From the line containing "23. 7. 2026" down to the last line of the listing, quote everything word for word, and nothing else, keeping pictures out.
◆ ◆ ◆ ◆ ◆ ◆ ◆
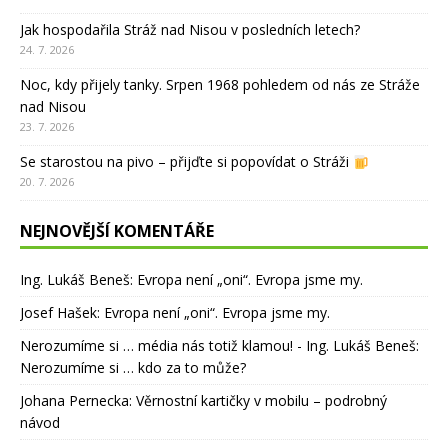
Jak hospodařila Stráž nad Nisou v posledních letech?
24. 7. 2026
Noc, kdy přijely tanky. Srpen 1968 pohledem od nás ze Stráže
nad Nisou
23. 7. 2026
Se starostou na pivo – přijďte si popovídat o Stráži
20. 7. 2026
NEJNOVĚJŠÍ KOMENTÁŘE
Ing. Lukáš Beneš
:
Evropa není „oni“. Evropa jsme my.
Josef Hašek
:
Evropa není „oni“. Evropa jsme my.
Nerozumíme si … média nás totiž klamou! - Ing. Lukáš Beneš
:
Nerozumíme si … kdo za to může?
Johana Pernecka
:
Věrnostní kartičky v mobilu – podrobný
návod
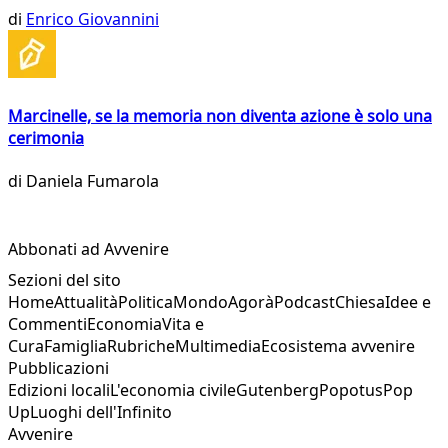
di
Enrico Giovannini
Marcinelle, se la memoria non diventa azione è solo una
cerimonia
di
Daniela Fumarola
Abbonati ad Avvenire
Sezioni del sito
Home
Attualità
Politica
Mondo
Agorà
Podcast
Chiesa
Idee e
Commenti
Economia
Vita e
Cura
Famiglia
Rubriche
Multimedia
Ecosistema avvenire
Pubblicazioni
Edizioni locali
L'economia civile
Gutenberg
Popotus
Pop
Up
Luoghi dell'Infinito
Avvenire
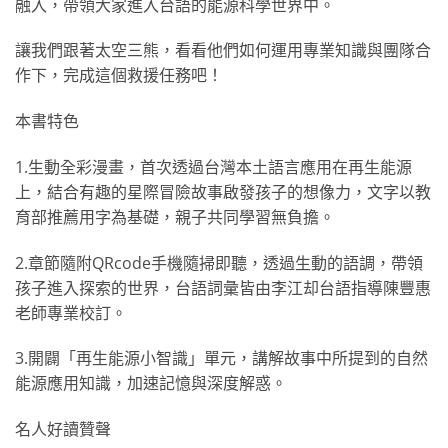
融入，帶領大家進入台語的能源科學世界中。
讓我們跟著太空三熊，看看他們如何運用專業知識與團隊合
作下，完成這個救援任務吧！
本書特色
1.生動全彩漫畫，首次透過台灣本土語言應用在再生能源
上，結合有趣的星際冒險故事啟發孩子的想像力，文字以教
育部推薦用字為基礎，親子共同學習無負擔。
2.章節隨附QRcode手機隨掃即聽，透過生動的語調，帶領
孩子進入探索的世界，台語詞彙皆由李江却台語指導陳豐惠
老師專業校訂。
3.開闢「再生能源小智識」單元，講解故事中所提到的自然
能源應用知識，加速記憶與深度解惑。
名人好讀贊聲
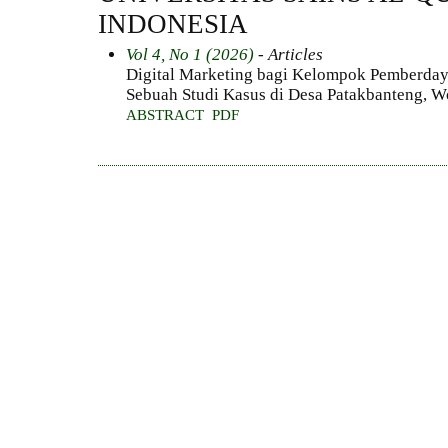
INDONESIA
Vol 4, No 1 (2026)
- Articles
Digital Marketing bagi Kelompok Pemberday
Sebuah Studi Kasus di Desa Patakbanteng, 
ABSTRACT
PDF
◆ ◆ ◆ ◆ ◆ ◆ ◆
* Response to the exercise
23. 7. 2026
Se starostou na pivo – přijďte si popovídat o Stráži
20. 7. 2026
NEJNOVĚJŠÍ KOMENTÁŘE
Ing. Lukáš Beneš
:
Evropa není „oni“. Evropa jsme my.
Josef Hašek
:
Evropa není „oni“. Evropa jsme my.
Nerozumíme si … média nás totiž klamou! - Ing. Lukáš Beneš
:
Nerozumíme si … kdo za to může?
Johana Pernecka
:
Věrnostní kartičky v mobilu – podrobný
návod
di
Enrico Giovannini
Marcinelle, se la memoria non diventa azione è solo una
cerimonia
di
Daniela Fumarola
Abbonati ad Avvenire
Sezioni del sito
Home
Attualità
Politica
Mondo
Agorà
Podcast
Chiesa
Idee e
Commenti
Economia
Vita e
Cura
Famiglia
Rubriche
Multimedia
Ecosistema avvenire
Pubblicazioni
Edizioni locali
L'economia civile
Gutenberg
Popotus
Pop
Up
Luoghi dell'Infinito
Avvenire
融入，帶領大家進入台語的能源科學世界中。
讓我們跟著太空三熊，看看他們如何運用專業知識與團隊合
作下，完成這個救援任務吧！
本書特色
1.生動全彩漫畫，首次透過台灣本土語言應用在再生能源
上，結合有趣的星際冒險故事啟發孩子的想像力，文字以教
育部推薦用字為基礎，親子共同學習無負擔。
2.章節隨附QRcode手機隨掃即聽，透過生動的語調，帶領
孩子進入探索的世界，台語詞彙皆由李江却台語指導陳豐惠
老師專業校訂。
3.開闢「再生能源小智識」單元，講解故事中所提到的自然
能源應用知識，加速記憶與深度解惑。
名人好讀贊聲
INDONESIA
Vol 4, No 1 (2026)
- Articles
Digital Marketing bagi Kelompok Pemberday
Sebuah Studi Kasus di Desa Patakbanteng, 
ABSTRACT
PDF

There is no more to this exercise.